• **Aim of the task**:
Among the lines of the records, please find those that contain the word "config" and copy them.

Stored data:
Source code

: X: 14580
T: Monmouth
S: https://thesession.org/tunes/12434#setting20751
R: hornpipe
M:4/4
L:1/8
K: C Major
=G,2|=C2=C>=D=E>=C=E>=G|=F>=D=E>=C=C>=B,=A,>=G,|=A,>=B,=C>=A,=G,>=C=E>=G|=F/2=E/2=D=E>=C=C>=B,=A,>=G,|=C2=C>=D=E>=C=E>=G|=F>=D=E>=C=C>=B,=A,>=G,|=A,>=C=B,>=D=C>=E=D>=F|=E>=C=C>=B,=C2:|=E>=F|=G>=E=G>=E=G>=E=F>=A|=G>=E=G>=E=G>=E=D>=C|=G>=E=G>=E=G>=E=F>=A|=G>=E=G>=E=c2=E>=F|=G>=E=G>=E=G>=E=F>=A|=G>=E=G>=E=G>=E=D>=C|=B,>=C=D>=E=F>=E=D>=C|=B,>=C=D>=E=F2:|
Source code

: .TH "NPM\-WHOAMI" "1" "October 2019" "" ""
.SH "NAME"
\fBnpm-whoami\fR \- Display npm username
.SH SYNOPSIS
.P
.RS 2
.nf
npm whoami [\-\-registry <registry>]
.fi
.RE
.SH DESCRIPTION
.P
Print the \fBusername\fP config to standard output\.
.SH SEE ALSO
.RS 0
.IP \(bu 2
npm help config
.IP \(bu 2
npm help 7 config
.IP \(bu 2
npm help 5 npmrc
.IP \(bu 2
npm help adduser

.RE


• **Exercise output**:
Print the \fBusername\fP config to standard output\.
npm help config
npm help 7 config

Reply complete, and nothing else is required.